What are the possible number of negative zeros of f(x) = –2x^7 + 2x^6 + 7x^5 + 7x^4 + 4x^3 + 4x^2 ? When I changed the f(x) to f(-x) I only get one sign change, so one negative zero. One is not an answer... what am I doing wrong?

Answer 1

you know Descartes' rules of sign ?

Answer 2

Yes, that's what I tried. But I only came to one negative zero, so I guess I'm using the rule wrong...

Answer 3

when i change it to f(-x) i am getting
f(-x)=2x^7+2x^6-7x^5+7x^4-4x^3+4x^2
now find it !!

Answer 4

Oh. Would 4,2, or 0 be correct?

Answer 5

I think zero is the correct answer.

Answer 6

there are 4 sign changes !!

Answer 7

I think sami is right, now I see my mistake in using the rule.
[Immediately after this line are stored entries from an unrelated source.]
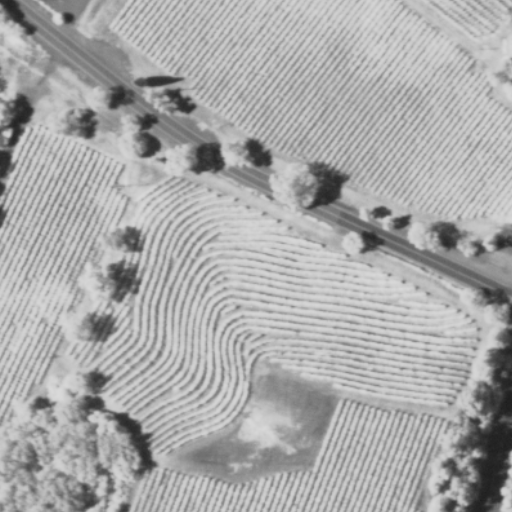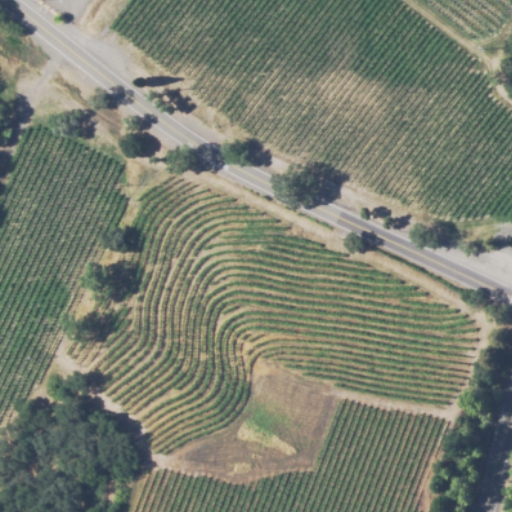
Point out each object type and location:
road: (70, 0)
road: (27, 136)
road: (243, 174)
road: (496, 461)
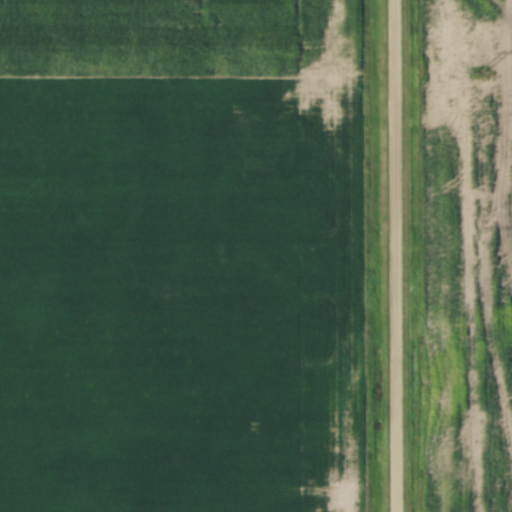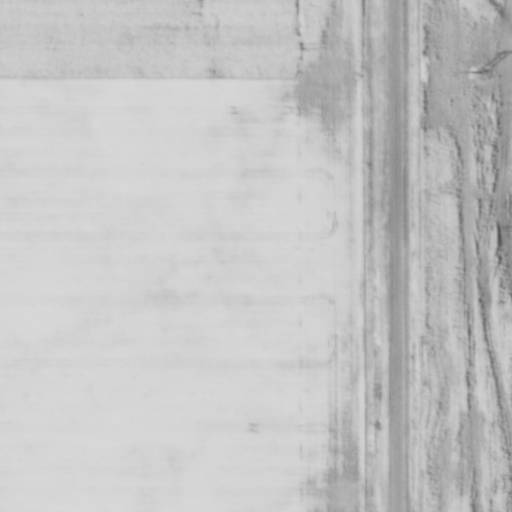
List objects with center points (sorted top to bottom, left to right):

I was only reversing the signs, not substituting in -x for all the x's.

Answer 8

\[
4 x^2 + 4 x^3 + 7 x^4 + 7 x^5 + 2 x^6 -
2 x^7 == -x^2 (-4 - 4 x - 7 x^2 - 7 x^3 - 2 x^4 + 2 x^5)
\]

Answer 9

It is enough to study
\[
4 - 4 x - 7 x^2 - 7 x^3 - 2 x^4 + 2 x^5
\]

Answer 10

Use Descarte's rule. Use f(-x) instead of f(x), you will get to an equation that totals 4 sign changes.

Answer 11

@eliassaab Sir you are right :)

Answer 12

see the graph of the 5th degree polynomial.

Answer 13

@JustBoss there are zero negative roots.

Answer 14

@JustBoss if you are not convinced, give me two negative numbers a and b such that
f(a) and f(b) have different signs.

Answer 15

Sorry, had to step away from my computer for a minute. I see where you get your answer now, thank you.